As Scheinert walks to the stage to accept the award for Writing (Original Screenplay), he jokes about waiting for this moment to speak on every former teacher who had ever given him detention.

“I had a fantasy as a kid of winning an award and going up and telling off all of the teachers that gave my brother and I detention, so here it goes… I’m just kidding,” Scheinert said. “These are teachers that changed my life, most of them public school teachers.”

The very first mentioned on that long list of thank you’s is Kay Dummier, who taught him in the fourth grade at Oak Mountain Elementary School. When Dummier is asked about Scheinert, she refers to him as “my blessed Daniel” with a laugh.

Dummier was watching the Oscar award ceremony live while working on a puzzle when she heard her name mentioned on the television.

“I knew he was up for things,” Dummier said. “I didn’t know that he would get seven of them. I was in the other room working on a puzzle. I heard them say for the writing that it went to “Everything Everywhere All at Once” and I thought, ‘Oh, great that’s Daniel!’ Then, he started talking about the public-school teachers, and I just about flipped.”

Dummier said she was excited to see public school teachers exalted on such a large platform and to see such a positive light shed on the whole community as Scheinert gave his speech.

“I just was not expecting it,” Dummier said. “I was so tickled that he talked about his good public school teachers on national television. Usually, when you hear about public school teachers on national television it isn’t good. I thought, ‘Oh, I could just give him a big hug, oh my goodness.’ I was not expecting me to be there.”
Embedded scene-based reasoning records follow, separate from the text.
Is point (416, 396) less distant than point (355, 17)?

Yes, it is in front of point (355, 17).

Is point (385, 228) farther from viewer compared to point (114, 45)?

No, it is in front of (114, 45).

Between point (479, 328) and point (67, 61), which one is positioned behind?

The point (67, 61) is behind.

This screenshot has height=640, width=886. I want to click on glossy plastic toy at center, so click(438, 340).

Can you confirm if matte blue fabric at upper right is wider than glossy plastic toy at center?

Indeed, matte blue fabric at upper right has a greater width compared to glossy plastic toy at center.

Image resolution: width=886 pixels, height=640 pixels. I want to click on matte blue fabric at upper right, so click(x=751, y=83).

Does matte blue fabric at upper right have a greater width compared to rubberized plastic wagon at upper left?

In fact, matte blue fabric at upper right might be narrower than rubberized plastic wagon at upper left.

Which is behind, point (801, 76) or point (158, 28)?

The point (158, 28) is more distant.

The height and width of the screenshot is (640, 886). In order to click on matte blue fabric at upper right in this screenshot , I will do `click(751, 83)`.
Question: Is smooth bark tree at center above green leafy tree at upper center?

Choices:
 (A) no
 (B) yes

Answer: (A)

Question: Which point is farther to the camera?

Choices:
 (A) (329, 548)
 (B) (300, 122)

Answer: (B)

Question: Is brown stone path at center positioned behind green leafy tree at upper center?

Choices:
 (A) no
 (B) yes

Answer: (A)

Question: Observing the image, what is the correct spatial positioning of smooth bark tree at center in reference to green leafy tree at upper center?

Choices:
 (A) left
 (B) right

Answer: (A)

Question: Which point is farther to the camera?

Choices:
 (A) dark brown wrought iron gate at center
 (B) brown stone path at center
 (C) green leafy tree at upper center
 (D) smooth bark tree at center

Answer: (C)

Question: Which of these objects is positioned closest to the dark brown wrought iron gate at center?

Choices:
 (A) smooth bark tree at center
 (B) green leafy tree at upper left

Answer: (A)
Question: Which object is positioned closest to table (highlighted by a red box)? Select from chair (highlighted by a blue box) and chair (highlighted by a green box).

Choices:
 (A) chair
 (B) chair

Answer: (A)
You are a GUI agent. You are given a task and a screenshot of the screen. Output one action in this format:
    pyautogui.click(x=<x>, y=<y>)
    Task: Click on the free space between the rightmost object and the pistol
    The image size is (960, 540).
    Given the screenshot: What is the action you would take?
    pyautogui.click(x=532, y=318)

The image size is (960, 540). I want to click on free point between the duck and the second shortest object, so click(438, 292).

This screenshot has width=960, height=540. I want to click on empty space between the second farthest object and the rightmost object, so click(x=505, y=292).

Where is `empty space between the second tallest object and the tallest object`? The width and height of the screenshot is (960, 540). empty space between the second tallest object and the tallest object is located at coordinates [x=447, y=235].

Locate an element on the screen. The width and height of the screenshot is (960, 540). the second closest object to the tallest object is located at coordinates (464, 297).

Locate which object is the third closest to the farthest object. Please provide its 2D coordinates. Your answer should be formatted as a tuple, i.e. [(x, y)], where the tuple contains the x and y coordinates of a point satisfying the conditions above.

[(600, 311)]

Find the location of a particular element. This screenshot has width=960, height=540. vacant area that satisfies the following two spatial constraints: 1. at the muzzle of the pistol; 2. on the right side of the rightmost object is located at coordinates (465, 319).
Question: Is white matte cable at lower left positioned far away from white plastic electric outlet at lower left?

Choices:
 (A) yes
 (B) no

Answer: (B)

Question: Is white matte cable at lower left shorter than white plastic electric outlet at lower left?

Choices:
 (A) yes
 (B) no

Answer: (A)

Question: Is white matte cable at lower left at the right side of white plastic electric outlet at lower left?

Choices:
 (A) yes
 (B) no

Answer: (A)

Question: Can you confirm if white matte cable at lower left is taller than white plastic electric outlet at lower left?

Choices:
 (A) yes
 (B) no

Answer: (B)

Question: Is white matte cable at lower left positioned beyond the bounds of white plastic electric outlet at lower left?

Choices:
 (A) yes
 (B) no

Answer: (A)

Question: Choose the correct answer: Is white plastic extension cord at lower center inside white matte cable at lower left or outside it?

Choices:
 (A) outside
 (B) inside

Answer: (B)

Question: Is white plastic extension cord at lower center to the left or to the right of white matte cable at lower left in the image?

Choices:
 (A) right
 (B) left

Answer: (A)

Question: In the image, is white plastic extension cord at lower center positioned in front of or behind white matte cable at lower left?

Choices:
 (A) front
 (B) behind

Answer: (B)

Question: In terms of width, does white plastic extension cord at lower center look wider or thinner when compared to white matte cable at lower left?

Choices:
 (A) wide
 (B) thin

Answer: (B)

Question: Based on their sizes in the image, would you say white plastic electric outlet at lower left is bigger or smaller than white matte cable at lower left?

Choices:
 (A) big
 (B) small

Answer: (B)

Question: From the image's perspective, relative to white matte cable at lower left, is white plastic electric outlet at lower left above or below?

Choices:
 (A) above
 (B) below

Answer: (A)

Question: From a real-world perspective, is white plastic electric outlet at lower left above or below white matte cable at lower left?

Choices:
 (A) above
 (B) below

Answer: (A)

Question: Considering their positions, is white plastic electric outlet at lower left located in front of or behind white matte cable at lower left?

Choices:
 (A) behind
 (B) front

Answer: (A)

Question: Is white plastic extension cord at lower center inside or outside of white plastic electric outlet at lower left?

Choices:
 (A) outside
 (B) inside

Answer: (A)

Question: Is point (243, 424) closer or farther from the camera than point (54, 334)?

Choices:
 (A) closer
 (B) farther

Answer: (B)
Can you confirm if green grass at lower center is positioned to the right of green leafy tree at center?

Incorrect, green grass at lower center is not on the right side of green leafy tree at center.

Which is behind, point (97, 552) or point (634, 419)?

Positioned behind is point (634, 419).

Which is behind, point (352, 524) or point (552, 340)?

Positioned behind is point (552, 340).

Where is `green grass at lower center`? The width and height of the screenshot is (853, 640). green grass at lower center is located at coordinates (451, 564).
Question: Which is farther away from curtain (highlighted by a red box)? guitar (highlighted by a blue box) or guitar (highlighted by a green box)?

Dummier spoke on what Scheinert was like as a child, what it was like to teach him and what she remembers about him as an elementary school student.

“I remember a cute little fourth grade boy,” she said. “With lots of good ideas, but I didn’t treat him any differently than I did all my kids. So, I don’t know what I did that made him say that. I really don’t.”

In the 27 years she has served as a teacher, Dummier spent all but six of those teaching the fourth grade.

“I like fourth grade,” Dummier said. “They’re old enough to be beginning to think, and they still listen to you. Younger than that, you tell them something, and they can’t really think. Fourth graders can, and it’s a remarkable age. I just like them. They spark things and make you think.”

Dummier still spends her days around children and harvesting her love for investing in youth. She still does Cub Scout work with her son who is now 57 years old. She has been working in the cub scouts since he was 9 years old.

“I stay with the cub scout age because that is my favorite,” Dummier said.

When it comes to previous memories of Scheinert, Dummier will always keep fond memories of him and his energetic nature.

“He was another active little boy,” Dummier said. “Fourth grade boys can’t keep still. They wiggle, they carry on and they do things. He was extremely bright. He was just a cute kid.”

Dummier said many of the kids she has taught over the years are all bright children and have gone on to do great things and also spoke to the uniqueness of the film “Everything Everywhere All at Once.”

“I know I have some that are doctors,” Dummier said about previous successful students she has had. “I am so happy for him (Daniel), that he ended up with that dream, and he went to do it. I have a niece that is on Broadway, and she was so delighted that something different got chosen. If everybody was the same you would be bored.”

Dummier has not spoken to Schneinert recently, but said if she could give one message to him, it would be how proud she is of him and his overall success.

“I am tickled to death for him,” Dummier said. “I am proud for him that he wanted to do it and got out there and did it. If you think about it, that’s really something, to think like that, have that dream and go and do it.”